The other day started out with one of those crazy mornings. I had to switch the cars to get mine out of the garage, then I had to do some interesting maneuvers to back the cars—both of them—around our neighbor’s SUV on one side and the recycling bins on the other. To add insult to injury, half the world was cozy in bed, still on winter break, while I was scraping off the car in the icy darkness. And to top it all off, I was running late.
It was in the midst of these mental distractions that I slammed my car door. With my finger still in it.
It was strange because I didn’t feel a thing at first…and that’s what made me most nervous. Surely the top of my finger had been severed at the knuckle.
My pain-free bliss lasted about ten minutes into my commute, when suddenly I felt the most intense throbbing I’ve experienced since dropping a jumbo-sized bottle of hot sauce on my big toe in the third grade. Yep, my finger was still there all right. It was also bleeding profusely into my mitten.

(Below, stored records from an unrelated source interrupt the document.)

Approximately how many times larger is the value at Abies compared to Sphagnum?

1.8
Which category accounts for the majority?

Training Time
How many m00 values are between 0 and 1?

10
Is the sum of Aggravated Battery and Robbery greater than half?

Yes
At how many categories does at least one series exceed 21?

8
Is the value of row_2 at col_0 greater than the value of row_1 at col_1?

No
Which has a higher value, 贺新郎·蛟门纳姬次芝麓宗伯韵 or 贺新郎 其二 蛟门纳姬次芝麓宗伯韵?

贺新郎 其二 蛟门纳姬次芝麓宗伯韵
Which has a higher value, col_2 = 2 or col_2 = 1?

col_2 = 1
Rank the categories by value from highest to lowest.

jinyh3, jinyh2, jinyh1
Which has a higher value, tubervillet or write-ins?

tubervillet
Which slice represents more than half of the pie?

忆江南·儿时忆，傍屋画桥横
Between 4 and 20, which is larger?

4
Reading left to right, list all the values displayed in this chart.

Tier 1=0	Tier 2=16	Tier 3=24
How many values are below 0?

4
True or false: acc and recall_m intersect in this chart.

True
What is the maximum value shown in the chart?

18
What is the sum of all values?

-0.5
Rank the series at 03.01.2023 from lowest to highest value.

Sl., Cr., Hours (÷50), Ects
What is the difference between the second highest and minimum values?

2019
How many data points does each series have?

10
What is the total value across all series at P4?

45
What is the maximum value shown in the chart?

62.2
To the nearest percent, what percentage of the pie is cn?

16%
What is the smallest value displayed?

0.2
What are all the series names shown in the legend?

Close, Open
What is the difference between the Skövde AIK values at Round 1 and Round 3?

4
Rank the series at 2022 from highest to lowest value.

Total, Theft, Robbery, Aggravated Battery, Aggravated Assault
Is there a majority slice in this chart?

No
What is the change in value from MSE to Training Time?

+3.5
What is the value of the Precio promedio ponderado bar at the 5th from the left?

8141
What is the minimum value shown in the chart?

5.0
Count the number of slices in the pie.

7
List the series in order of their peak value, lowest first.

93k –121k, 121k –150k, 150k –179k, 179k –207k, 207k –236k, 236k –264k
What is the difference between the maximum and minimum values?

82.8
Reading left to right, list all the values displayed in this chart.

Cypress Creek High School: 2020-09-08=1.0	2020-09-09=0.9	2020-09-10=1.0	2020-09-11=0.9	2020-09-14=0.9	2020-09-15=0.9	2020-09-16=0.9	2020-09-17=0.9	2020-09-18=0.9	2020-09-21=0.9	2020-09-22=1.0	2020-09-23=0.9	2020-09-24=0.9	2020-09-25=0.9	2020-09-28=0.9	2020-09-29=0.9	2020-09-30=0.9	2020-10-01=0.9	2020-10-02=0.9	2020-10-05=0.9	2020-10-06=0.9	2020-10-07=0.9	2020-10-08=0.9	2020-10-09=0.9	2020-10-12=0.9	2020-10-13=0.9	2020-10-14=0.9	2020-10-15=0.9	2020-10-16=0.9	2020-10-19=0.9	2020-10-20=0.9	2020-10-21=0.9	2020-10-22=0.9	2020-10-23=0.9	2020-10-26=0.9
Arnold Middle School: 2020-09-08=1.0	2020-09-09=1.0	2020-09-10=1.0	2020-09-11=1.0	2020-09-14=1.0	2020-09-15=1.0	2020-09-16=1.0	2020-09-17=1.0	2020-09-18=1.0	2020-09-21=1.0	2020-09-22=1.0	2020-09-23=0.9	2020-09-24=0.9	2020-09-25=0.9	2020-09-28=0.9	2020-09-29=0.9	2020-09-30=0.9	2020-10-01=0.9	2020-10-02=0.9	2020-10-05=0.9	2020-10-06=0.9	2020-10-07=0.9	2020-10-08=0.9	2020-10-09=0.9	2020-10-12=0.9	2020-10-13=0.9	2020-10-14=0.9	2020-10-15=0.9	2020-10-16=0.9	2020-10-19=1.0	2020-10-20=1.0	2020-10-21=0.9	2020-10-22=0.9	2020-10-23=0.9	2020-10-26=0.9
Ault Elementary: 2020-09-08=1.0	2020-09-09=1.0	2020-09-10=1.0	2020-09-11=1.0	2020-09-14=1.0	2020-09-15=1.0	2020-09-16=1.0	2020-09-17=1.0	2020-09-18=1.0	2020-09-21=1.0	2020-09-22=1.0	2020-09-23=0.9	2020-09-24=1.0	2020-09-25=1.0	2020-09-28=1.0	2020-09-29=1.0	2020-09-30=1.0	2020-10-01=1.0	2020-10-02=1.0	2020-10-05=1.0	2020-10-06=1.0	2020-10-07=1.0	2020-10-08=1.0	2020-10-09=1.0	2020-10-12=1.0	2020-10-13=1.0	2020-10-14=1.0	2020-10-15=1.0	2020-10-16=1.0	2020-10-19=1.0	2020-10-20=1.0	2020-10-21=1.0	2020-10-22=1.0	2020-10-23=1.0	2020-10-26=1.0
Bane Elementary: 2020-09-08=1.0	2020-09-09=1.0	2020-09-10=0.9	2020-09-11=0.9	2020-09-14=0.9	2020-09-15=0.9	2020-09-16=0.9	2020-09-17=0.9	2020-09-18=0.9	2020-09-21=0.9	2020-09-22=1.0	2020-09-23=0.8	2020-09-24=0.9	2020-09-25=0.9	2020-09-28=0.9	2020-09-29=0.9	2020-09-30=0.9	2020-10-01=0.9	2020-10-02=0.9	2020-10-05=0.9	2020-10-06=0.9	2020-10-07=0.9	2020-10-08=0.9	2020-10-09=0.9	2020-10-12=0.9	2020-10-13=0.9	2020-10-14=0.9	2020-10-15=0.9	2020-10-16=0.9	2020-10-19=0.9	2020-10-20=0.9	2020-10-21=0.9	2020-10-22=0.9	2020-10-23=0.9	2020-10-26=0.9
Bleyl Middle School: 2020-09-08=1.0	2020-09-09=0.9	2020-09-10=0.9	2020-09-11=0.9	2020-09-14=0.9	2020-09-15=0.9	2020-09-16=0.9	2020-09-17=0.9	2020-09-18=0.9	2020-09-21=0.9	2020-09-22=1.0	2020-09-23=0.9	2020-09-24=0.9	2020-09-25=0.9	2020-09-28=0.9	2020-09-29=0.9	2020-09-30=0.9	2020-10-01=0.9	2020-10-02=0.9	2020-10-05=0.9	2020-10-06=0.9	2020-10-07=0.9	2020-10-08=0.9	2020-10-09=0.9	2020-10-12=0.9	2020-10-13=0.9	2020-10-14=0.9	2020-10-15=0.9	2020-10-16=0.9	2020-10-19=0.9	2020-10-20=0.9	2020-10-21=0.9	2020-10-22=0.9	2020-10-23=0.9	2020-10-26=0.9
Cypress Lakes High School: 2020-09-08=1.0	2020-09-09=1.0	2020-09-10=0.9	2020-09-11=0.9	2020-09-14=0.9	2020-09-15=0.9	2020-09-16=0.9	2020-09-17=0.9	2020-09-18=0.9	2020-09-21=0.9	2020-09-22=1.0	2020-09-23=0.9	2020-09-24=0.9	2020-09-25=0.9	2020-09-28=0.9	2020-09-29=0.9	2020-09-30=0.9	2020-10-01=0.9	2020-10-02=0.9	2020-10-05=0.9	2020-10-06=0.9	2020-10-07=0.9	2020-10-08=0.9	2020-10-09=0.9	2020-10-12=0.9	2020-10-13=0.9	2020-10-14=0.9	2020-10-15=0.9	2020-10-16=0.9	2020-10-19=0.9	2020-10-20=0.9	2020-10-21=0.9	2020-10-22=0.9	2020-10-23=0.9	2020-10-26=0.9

But in the midst of my grumbling and complaining, this thought struck me with such force that I felt compelled to say it aloud: “The pain means my finger is still there. The pain means I’m very much alive.”
In his brilliant book The Problem of Pain, C. S. Lewis said, “God whispers to us in our pleasures, speaks in our conscience, but shouts in our pains: it is His megaphone to rouse a deaf world.”
Pain as God’s megaphone.
In the past year there have indeed been moments when my heart felt like it had been slammed hard in the car door, and it throbbed like the dickens (for more on that, take a look here). For the most part I nursed my wounds, grumbling and complaining, scheming about how to anesthetize the pain as quickly as possible.
But what if Lewis was right? What if those times when we experience pain are actually God’s way of getting our attention? What if the pain is an indication not only that we are indeed alive, but also that something may be off kilter in our lives?
Without pain, we keep going through life on autopilot, utterly distracted. But pain snaps us into focus, helps us reprioritize.
We don’t have much choice about when the pain comes, but we do have a choice about what we’ll do with it. Will we numb out as quickly as possible, thereby missing what God may be trying to tell us through the pain?